Jakarta – Fotografi alam liar memang penuh tantangan. Dari fisik yang harus prima hingga peralatan dan kemampuan teknis yang maksimal. Namun bukan berarti tidak bisa dilakoni dengan nyaman. Bahkan, hanya dengan peralatan ringkas tanpa lensa super tele dan gear yang berat masih bisa berburu foto-foto wildlife bila tahu triknya.

Berikut siasat memotret wildlife yang jitu dari fotografer Regina Safri. Ia berbagi pengalaman khusus kepadadetikINET usai blusukan ke hutan Kalimantan (2012) dan Sumatera (2013-2015).

1. Persiapan fisik. Menjadi fotografer alam liar memerlukan fisik yang prima. Tak lain untuk menghadapi medan yang sulit, naik-turun, dan cuaca.

“Sebulan sebelum ke hutan saya akan latihan fisik rutin. Biasanya treadmilljogging atau tracking. Lari pagi. Sangat membantu naik turun, masuk hutan dan jalan tebing batu. Saya selalu minum obat anti malaria sebelum masuk hutan walau dikatakan aman,” kata Rere.

2. Riset. Tahap ini memungkinkan fotografer wildlife mempunyai konsep dan target yang akan dicapai. Termasuk mempelajari karakteristik satwa, masyarakat sekitar hutan, kondisi lapangan, kesulitan dan solusi menghadapinya.

“Saya searching-searching saja di internet. Dari soal pesawat, kendaraan menuju lokasi dan satwa atau masyarakat sekitar hutan,” ucap dara yang sehari-hari berprofesi sebagai jurnalis ini.

3. Kontak dengan warga lokal dan menjalin komunikasi dengan baik. Tak kalah penting yakni berbicara dengan pihak yang paling mengetahui wilayah yang akan dituju seperti polisi hutan, NGO atau sesepuh adat.Pendekatan dengan masyarakat setempat sangat membantu lancar-tidaknya proses pemotretan. Sopan-santun yang baik akan mempermudah pekerjaan. “Saya sampai nggak perlu (membayar) porter untuk membawa peralatan saya. Mereka baik-baik,” seloroh Rere sambil tertawa.

4. Peralatan yang representatif. Bila targetnya bukan satwa yang mungil seperti burung di kejauhan, lensa super tele bisa diabaikan. Sediakan baterei cadangan dan komputer jinjing ringan untuk mentransfer foto.

“Saya cuma sekali membawa lensa 400mm tetapi kurang efektif. Akhirnya saya memotret orang utan, harimau atau gajah pakai lensa 70-200mm. Kalau lebar menggunakan 16-35mm. Bodi kamera satu saja,” kata Rere.

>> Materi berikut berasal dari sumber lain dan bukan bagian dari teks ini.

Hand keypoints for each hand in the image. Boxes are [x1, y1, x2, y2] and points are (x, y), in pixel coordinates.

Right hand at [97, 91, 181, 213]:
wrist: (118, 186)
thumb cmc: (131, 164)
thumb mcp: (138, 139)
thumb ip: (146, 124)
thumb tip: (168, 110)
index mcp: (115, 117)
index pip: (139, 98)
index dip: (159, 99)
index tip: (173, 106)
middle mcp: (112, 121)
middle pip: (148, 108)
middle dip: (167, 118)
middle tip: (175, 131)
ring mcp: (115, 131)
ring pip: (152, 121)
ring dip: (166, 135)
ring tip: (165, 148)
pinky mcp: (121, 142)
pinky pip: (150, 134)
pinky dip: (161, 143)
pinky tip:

5. Gunakan RAW, asah kesabaran dan tidak panik. RAW menjadi sangat penting untuk koreksi dan proses editing. Kalaupun harus meng-cropping foto karena subjeknya terlalu jauh, masih bisa teratasi dengan file RAW.

Selebihnya? “Ya sabar. Sabar menunggu dan gak usah panik. Saya pernah jatuh dari tebing batu ke sungai yang gak terlalu dalam . Kamera langsung basah semua. Saya langsung copot baterai dan keringkan. Masih bisa memotret,” tukas penggemar Wildlife Photography usai bertemu orang utan 2 tahun lalu.

6. Sediakan storage yang mencukupi untuk hasil foto. Edit sesuai kebutuhan. Bila perlu libatkan pihak ketiga sebagai advisor atau kurator foto untuk menilai hasil foto.

“Saya membawa laptop untuk menyimpan foto file RAW yang besar. Kalau ada desa dekat hutan, saya titipkan ke warga. Tapi pernah membawa laptop ke hutan,” papar Rere.